◆ **Excerpt to read**:
= = = = =
The ancestors of our familiar chicken were egg-laying raptors that were also fairly dangerous creatures. The changes over time from the extremely heavy, two-legged lizards from the line of raptors, to the present-day chicken that can almost fly, was a very long evolutionary process. The reptiles exchanged their scales for feathers 150 million years ago. Only the scales on modern chickens' feet still bear witness to their ancestors – along with the clutch of eggs they lay!

So this brings us back to our egg, which in terms of evolutionary development was definitely there before the chicken, but in the contemporary version has a hard calcareous shell. So, the journey from a prehistoric creature, the feathered dinosaur, to our domestic chicken was a very long one. The red comb-chicken is regarded historically as a progenitor of our domestic chicken. Previous studies show that almost 8,000 years ago people in Asia reared the first domesticated chicken from the red junglefowl (Gallus gallus), as bone finds from the Neolithic period prove.

At that time, humans developed away from hunters and gatherers into settled farmers. In Central Europe, the first evidence of humans keeping chickens can be found in the early Iron Age. Back then they were always kept in hen houses, as they tended to wander off and could also fly. In Spain it was the Phoenicians who domesticated chickens in the 1st millennium B.C., while findings in Switzerland from the 5th / 4th century B.C. suggest that chickens were farmed for food. In Ancient Greece, chickens were reared mainly for cock fights and less for consumption.


From Swiss farms

Eggs are an essential part of many people's daily diet. They are an important source of nutrition, not only as an ingredient in many foods but served on their own, and prepared in different ways: fried, boiled, scrambled, poached and many other variations. 

Eggs are good for you

There is an old saying: "One egg a day, and sometimes two on Sundays". A British study came to the conclusion that eggs should definitely be included as part of a healthy diet. Amongst other things, the researchers dispelled the myth that eggs are unhealthy because they contain cholesterol – in fact their positive health benefits outweigh any potential negatives.*

Egg protein has the highest biological value of any natural food and is therefore particularly suited to building up the body's own protein. In addition, protein is the nutrient that best satisfies the body. This is why eggs can actually help lose weight as part of a diet, as recent studies show. Eggs also provide valuable vitamins, minerals and other important ingredients.
= = = = =
◆ **Required work**:
1) Summarize the excerpt on chickens and eggs in two sentences.
2) Extend the excerpt on chickens and eggs, starting after its last sentence.
The rows have no connection to the excerpt on chickens and eggs.

◆ **Records provided**:
= = = = =
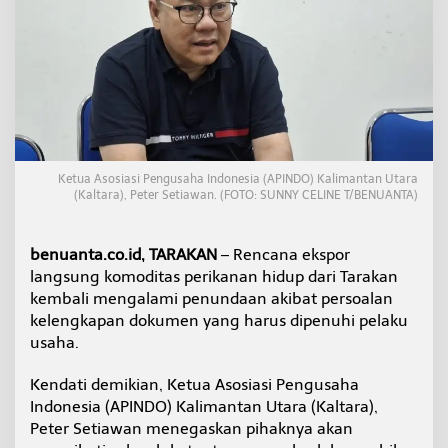
P
d
a
n
H
A
C
C
P
,
Ketua Asosiasi Pengusaha Indonesia (APINDO) Kalimantan Utara
E
(Kaltara), Peter Setiawan. (FOTO: SUNNY CELINE T/BENUANTA)
k
s
p
benuanta.co.id, TARAKAN
– Rencana ekspor
o
langsung komoditas perikanan hidup dari Tarakan
r
kembali mengalami penundaan akibat persoalan
L
a
kelengkapan dokumen yang harus dipenuhi pelaku
n
usaha.
g
s
Kendati demikian, Ketua Asosiasi Pengusaha
u
Indonesia (APINDO) Kalimantan Utara (Kaltara),
n
g
Peter Setiawan menegaskan pihaknya akan
K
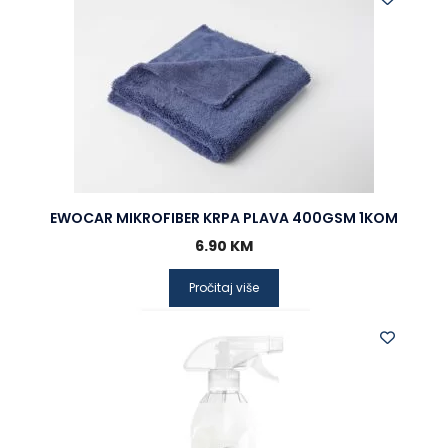
EWOCAR MIKROFIBER KRPA PLAVA 400GSM 1KOM
6.90
KM
Pročitaj više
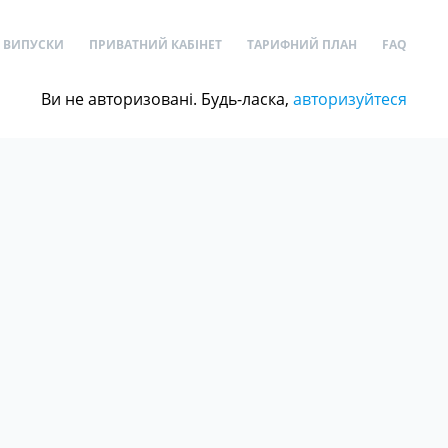
ВИПУСКИ
ПРИВАТНИЙ КАБІНЕТ
ТАРИФНИЙ ПЛАН
FAQ
Ви не авторизовані. Будь-ласка,
авторизуйтеся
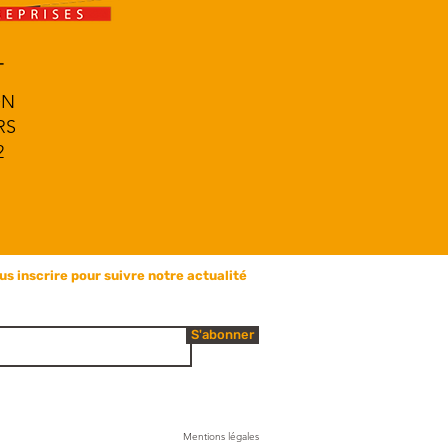
T
ON
RS
2
us inscrire pour suivre notre actualité
S'abonner
Mentions légales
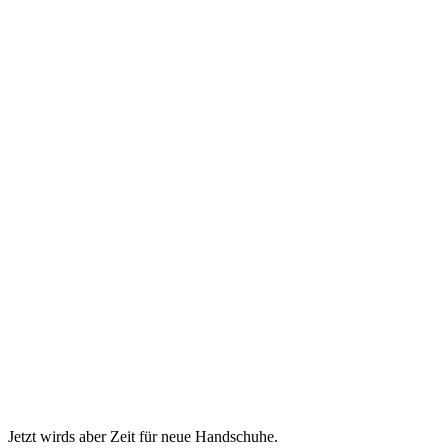
Jetzt wirds aber Zeit für neue Handschuhe.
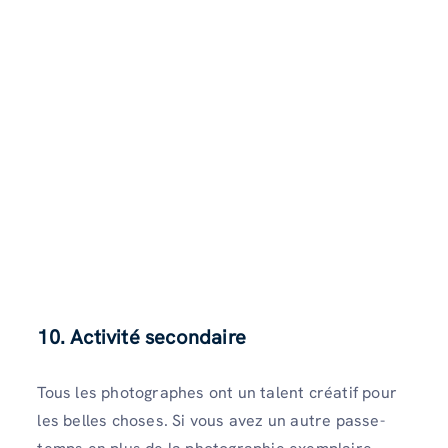
10. Activité secondaire
Tous les photographes ont un talent créatif pour
les belles choses. Si vous avez un autre passe-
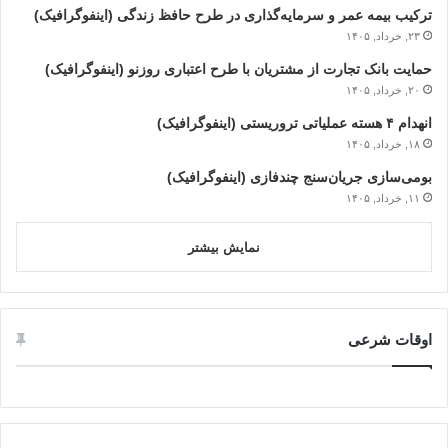
ترکیب بیمه عمر و سرمایه‌گذاری در طرح حافظ زندگی (اینفوگرافیک)
۲۳, خرداد, ۱۴۰۵
حمایت بانک تجارت از مشتریان با طرح اعتباری روزنو (اینفوگرافیک)
۲۰, خرداد, ۱۴۰۵
انهدام ۴ هسته عملیاتی تروریستی (اینفوگرافیک)
۱۸, خرداد, ۱۴۰۵
بومی‌سازی جریان‌سنج چندفازی (اینفوگرافیک)
۱۱, خرداد, ۱۴۰۵
نمایش بیشتر
اوقات شرعی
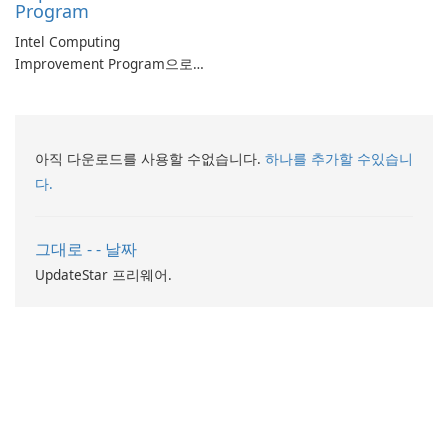
Program
Intel Computing
Improvement Program으로
컴퓨터 성능 향상
아직 다운로드를 사용할 수없습니다.
하나를 추가할 수있습니
다.
그대로 - - 날짜
UpdateStar 프리웨어.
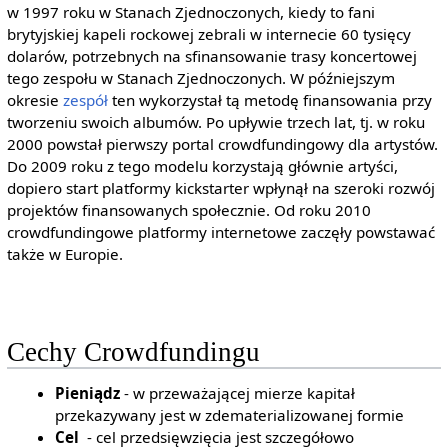
w 1997 roku w Stanach Zjednoczonych, kiedy to fani
brytyjskiej kapeli rockowej zebrali w internecie 60 tysięcy
dolarów, potrzebnych na sfinansowanie trasy koncertowej
tego zespołu w Stanach Zjednoczonych. W późniejszym
okresie
zespół
ten wykorzystał tą metodę finansowania przy
tworzeniu swoich albumów. Po upływie trzech lat, tj. w roku
2000 powstał pierwszy portal crowdfundingowy dla artystów.
Do 2009 roku z tego modelu korzystają głównie artyści,
dopiero start platformy kickstarter wpłynął na szeroki rozwój
projektów finansowanych społecznie. Od roku 2010
crowdfundingowe platformy internetowe zaczęły powstawać
także w Europie.
Cechy Crowdfundingu
Pieniądz
- w przeważającej mierze kapitał
przekazywany jest w zdematerializowanej formie
Cel
- cel przedsięwzięcia jest szczegółowo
= = = = =
◆ **Outputs for the tasks**:
1) Chickens descend from egg-laying raptors that exchanged scales for feathers 150 million years ago, and people in Asia domesticated the first chickens from the red junglefowl almost 8,000 years ago, with later evidence of chicken keeping in Central Europe, Spain, Switzerland and Ancient Greece. Eggs are an essential and nutritious part of many diets: a British study found that their health benefits outweigh concerns about cholesterol, and egg protein has the highest biological value of any natural food.

2)
A hen's egg consists of 74% water, 13% protein, 11% fat and 1% each of carbohydrates and minerals. An average egg has an energy value of approximately 96 kcal (402 kJoules). Egg yolk is also particularly valuable because of its high protein content.

All these properties make eggs particularly beneficial as a source of nutrition for humans.

Eggs contain significant amounts of the fat-soluble vitamins A, D and E as well as the water-soluble vitamins of the B complex B2, B6, B12, biotin, niacin and folic acid. The B vitamins are needed for all metabolic functions in our body cells. There they are involved in the breakdown and conversion of carbohydrates, proteins and fats. The lipid lecithin plays a key role as an emulsifier in the digestion of fat in the small intestine. Choline, a component of lecithin, is important for protein metabolism.

But healthy people do not need to worry about the relatively high cholesterol content in eggs. High cholesterol intake from food reduces the body's own cholesterol production. In addition, the ratio of "bad" LDL cholesterol to "good" HDL cholesterol in the human body remains unchanged. The LDL-HDL ratio is an important factor in assessing cholesterol levels and the risk of cardiovascular disease. Eggs are therefore anything but a "threat" to health. On the contrary, they provide a multitude of important substances that make them high-quality foods from a nutritional viewpoint. So, you can enjoy "One egg a day, and sometimes two on Sundays" with a clear conscience.

* see C.H.S. Ruxton, E. Derbyshire, S.A. Gibson (2010), “The Nutritional Properties and Health Benefits of Eggs", Nutrition & Food Science Journal, Vol. 40, No. 3, pp. 263 – 279.